解元郎的文章越是符合聖道,降落的文氣越多。
這個附和聖道,不是由考官進行評價,而是在金榜橫空之時,由冥冥存在的聖賢道理決定,這是自古以來就存在的文運,沒有智慧,但彌天極地,擁有不可阻擋的意志。

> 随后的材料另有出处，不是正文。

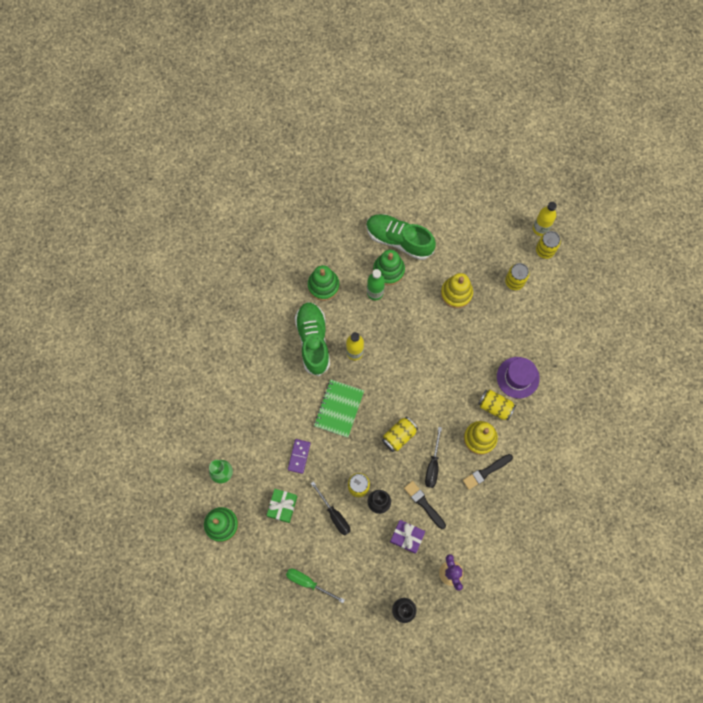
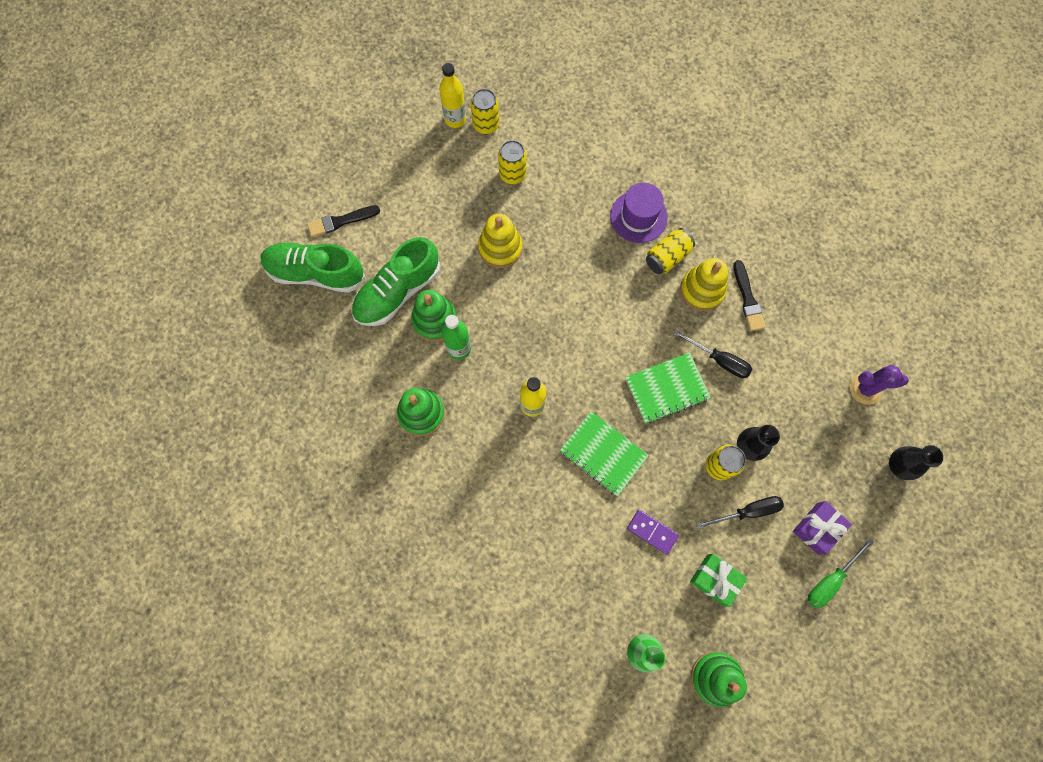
camera: 70 degrees left, 0 degrees up
(313, 341) = (495, 455): green shoe -> green shoe (315, 273)
(399, 436) = (666, 388): yellow can -> green notebook
(407, 537) = (804, 427): purple gift -> purple gift (817, 528)
(424, 504) = (766, 390): black brush -> black brush (341, 221)

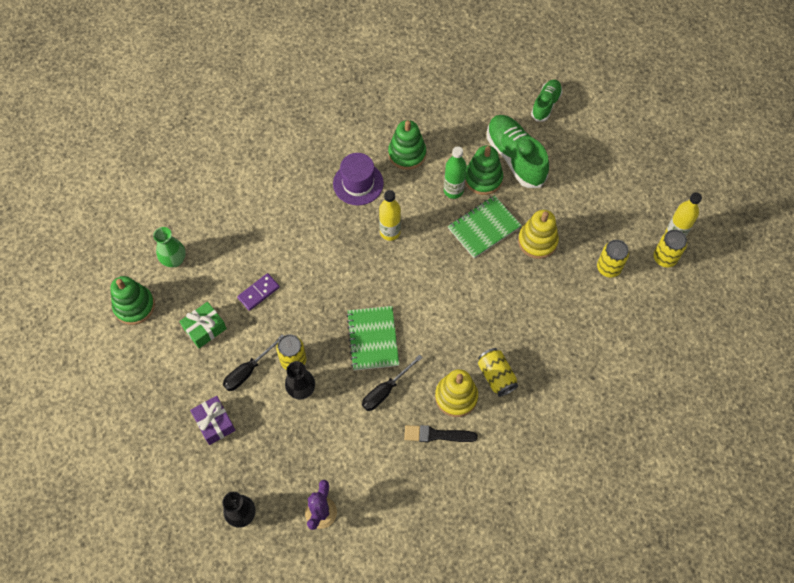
camera: 105 degrees right, 10 degrees down
(315, 273) = (545, 104): green shoe -> green shoe, size x0.60
(341, 221) = (589, 129): black brush -> none
(603, 453) = (333, 274): green notebook -> green notebook (484, 228)
(638, 217) = (543, 363): purple hat -> purple hat (358, 183)
(747, 512) = (248, 371): black screwdriver -> black screwdriver turned 45 degrees clockwise
(830, 580) = (170, 418): green screwdriver -> none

可是鄭先生見多識廣,也沒見過有解元郎能夠引動如此之多的文氣,這樣的數量,幾乎已經是正常解元郎能夠引動的文氣的五六倍以上了。
紫衣巷。
庭院深深,落香凝雪。
稀稀疏疏的綠意點綴其間,古藤垂絡,小風涼人。
崔學政坐在軟榻上,喝著茶水,閉目養神。
這段時間他身為副主考官,批閱了不知道多少考卷,費心費力,雖然有朝廷準備的各種丹藥或者靈液等等,但心累還需要慢慢恢復。
「嗯?」
突然間,崔學政睜開眼,看著滿天飛舞的靈動文字,文氣橫空,瀰漫不消,臉上的驚訝之色也是越來越濃,道,「當日批閱之時,看陳巖的文章,確實是字字珠璣,思沉力厚,拿到會試上都可以一爭雌雄。現在看來,還是低估了啊。」
「哈哈,」
崔學政笑出聲來,諷刺之味十足,道,「要是方士庶那個小子現在沒離開府城的話,不知道會有什麼感受,當日要不是城門之變,他還不打算將頭名之位點給陳巖的。」
其他兩位副主考官都還在府城中,見此景象,古板的臉上少見地露出笑容。
從文運的趨向來看,兩人替陳巖據理力爭沒有錯,符合聖道很難得。
「這麼多的靈文引動文氣。」
周府的周然見此,真的是又嫉又恨,咬牙道,「這本來是我的,我的啊。」
孫人峻坐在亭臺上,看著落在自己身邊,叮叮噹噹作響,還暈開一層又一層五彩光華的靈文,面色冷峻,沒有半點的神情。
朱鈺合上手中的書本,嘆息一聲,沒有言語。
「盛況空前。」
「文氣如海。」
「不可思議。」
「可以記入金臺府志。」
金臺府城文氣最盛,普通人都能咬文嚼字,出的解元公數量一直是在整個雲州遙遙領先,斷然沒有少見多怪的意思。可是這次的文氣垂落實在太多,依然讓這些自詡見多識廣的人瞠目結舌。
不少計程車子已經開始在研墨構思,準備將這一盛況寫入到讀書筆記中,將來傳到後世,讓人津津樂道。
「陳巖,真是了不得。」
只是這一齣,就讓陳巖鋒芒畢現,一下子超過前幾屆的解元公。
「真是蔚然壯觀,真真是金臺府一大盛事。」
鄭先生收回目光,想到一事,道,「來到金臺府城後,就聽說過不少解元公的名聲,只是沒想到,會這麼了得。」
陳巖笑而不語,他對於自己剽竊上一世的文章,沒有不好意思,也沒有驕傲自得,是一種平平靜靜和自自然然。
對他來講,這只是用來依附朝廷大樹,為以後超脫自在積蓄力量的手段,行舟渡海,以後都會捨棄。